- **Verilen metin**
----------------
Ders çıkarılmalı(ydı)

CHP ve Ekrem İmamoğlu Türkiye halklarına yarar değil, zarar getirmeye devam ediyor. On  yıllarca iktidarda bulunan CHP gibi, başta İstanbul Belediye Başkanı İmamoğlu, Ankara Belediye Başkanı Mansur Yavaş ve diğer CHP’li başkanlar başarılı olamamış, devam eden kötülükler değirmenine su taşımıştır.

AKP-MHP faşist koalisyon hükümeti ve başındaki partili Cumhurbaşkanı Recep Tayyip Erdoğan, bu kötü muhalefet yüzünden, baskıcı ve rantçı yönetimlerini çeyrek asırdır sürdürebilmektedirler.

Çok başarılı olsaydı CHP’li belediyeler, son Cumhurbaşkanlığı ve Parlamento Seçimlerini de farklı etkiler, sonuç da başarılı olurdu.

Maalesef sosyalist solun büyük bölümü de, yıllardır sürdürdükleri hatalı tavırlarının özeleştirisini açıktan dillendirmek yerine, laf arasında, satır arasında farklı görüş savunarak, yenilginin nedenine değinerek, yapma yolunu seçti. Bir kısım sosyalist de tamamen susma yoluna gitti. Hatalar da belirlenmişken, taban bile bunu görmüşken, daha açık yapılabilmeliydi değerlendirme ve devamında da gereken özeleştiri gelmeliydi. Ama maalesef, farklı yöntem uygulanarak, eleştiri-özeleştiri kültürüne de yarar değil, zarar verdiler.
----------------
- **Sağlanan veri**

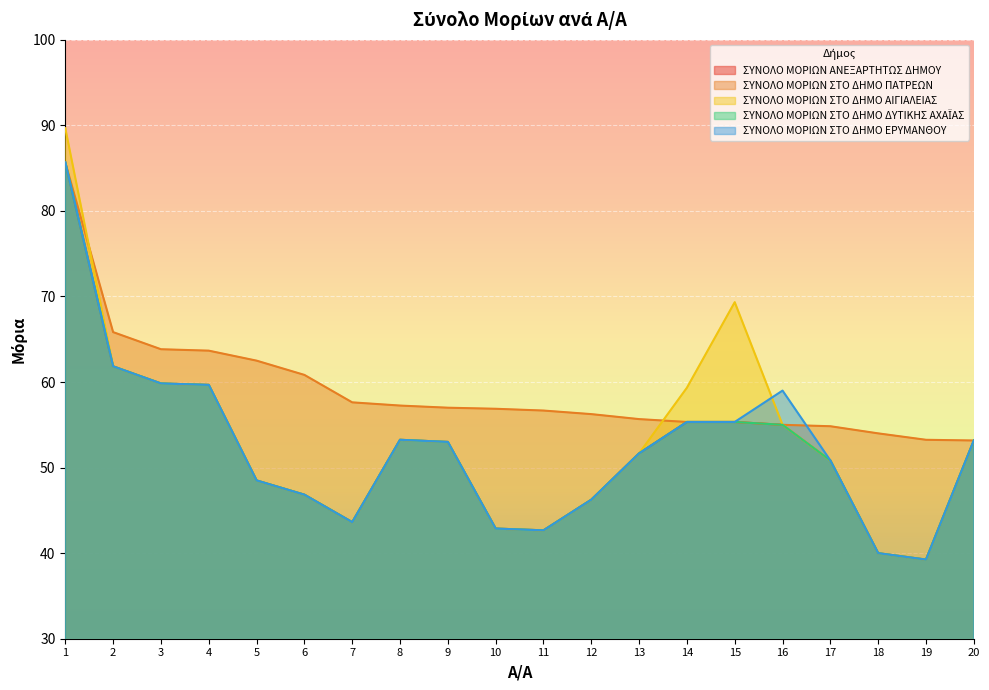

How many lines are shown in the chart?

5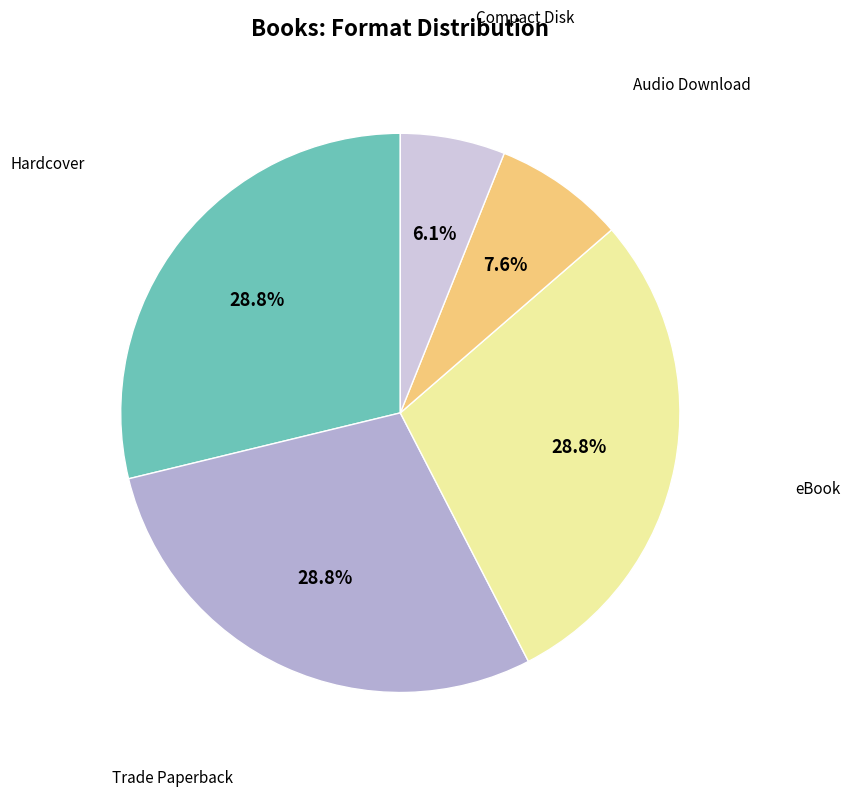

How many segments does this pie chart have?

5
----------------
- **Çalışma görevi 1**
Verilen metinde "Ders çıkarılmalı(ydı)" ifadesiyle başlayıp "değirmenine su taşımıştır." ifadesine kadar süren kısmı kelimesi kelimesine aktarın.
- **Çalışma görevi 2**
Verilen metindeki "Bir kısım sosyalist de tamamen susma yoluna gitti." cümlesini İngilizceye çevirin.

- **Yazılı yanıt 1**
Ders çıkarılmalı(ydı)

CHP ve Ekrem İmamoğlu Türkiye halklarına yarar değil, zarar getirmeye devam ediyor. On  yıllarca iktidarda bulunan CHP gibi, başta İstanbul Belediye Başkanı İmamoğlu, Ankara Belediye Başkanı Mansur Yavaş ve diğer CHP’li başkanlar başarılı olamamış, devam eden kötülükler değirmenine su taşımıştır.

- **Yazılı yanıt 2**
Some socialists, too, took the path of complete silence.